## EXCERPTED RECORDS
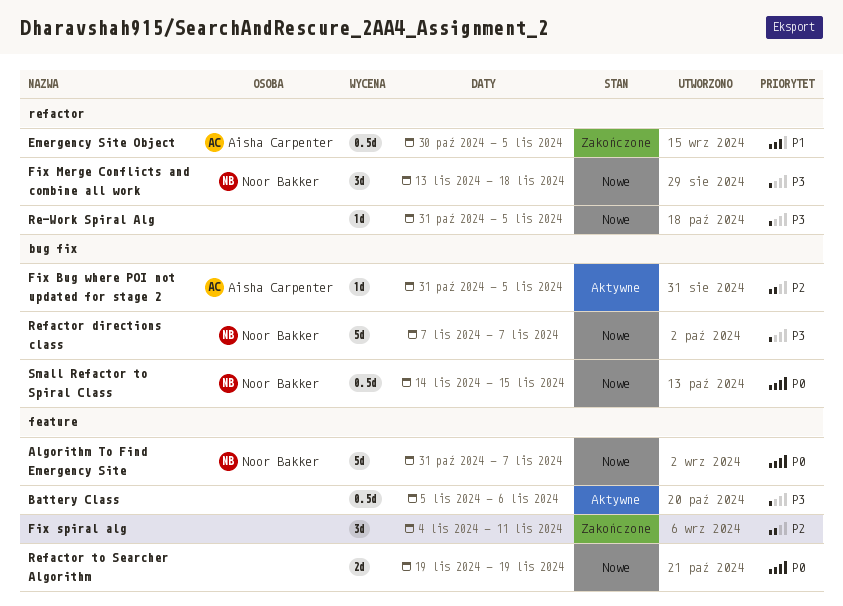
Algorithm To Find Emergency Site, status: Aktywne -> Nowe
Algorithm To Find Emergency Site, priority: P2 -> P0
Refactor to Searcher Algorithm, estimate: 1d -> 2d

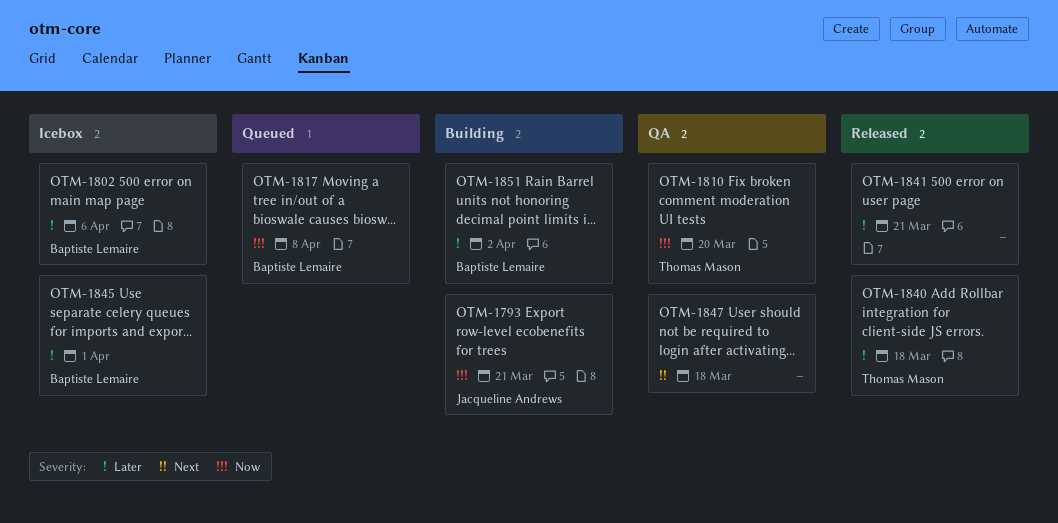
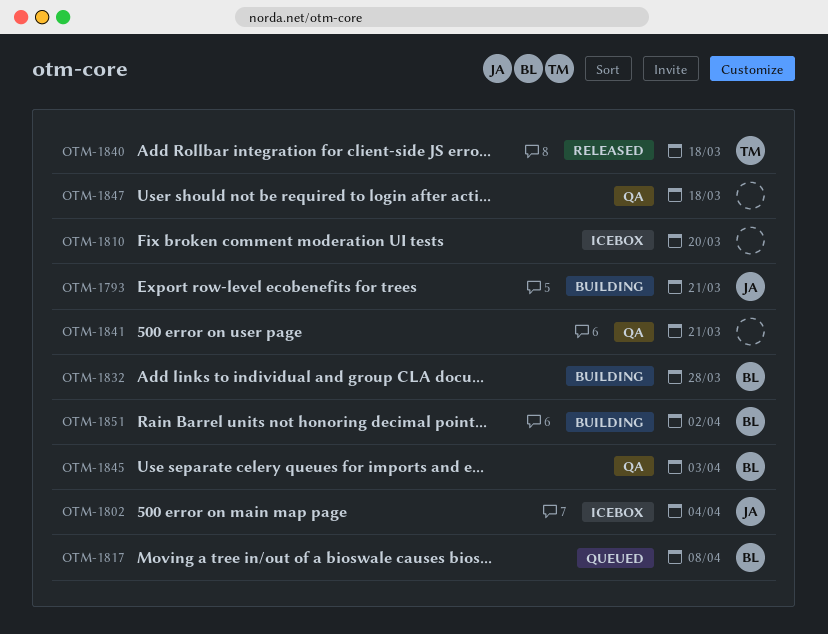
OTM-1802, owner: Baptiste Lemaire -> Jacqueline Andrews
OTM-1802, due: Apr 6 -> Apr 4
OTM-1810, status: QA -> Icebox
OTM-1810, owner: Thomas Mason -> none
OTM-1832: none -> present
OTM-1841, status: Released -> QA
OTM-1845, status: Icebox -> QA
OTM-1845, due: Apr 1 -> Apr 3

## AIM OF THE EXERCISE
Every line of the records that includes the word "status" should be gathered.

## EXERCISE SOLUTION
Algorithm To Find Emergency Site, status: Aktywne -> Nowe
OTM-1810, status: QA -> Icebox
OTM-1841, status: Released -> QA
OTM-1845, status: Icebox -> QA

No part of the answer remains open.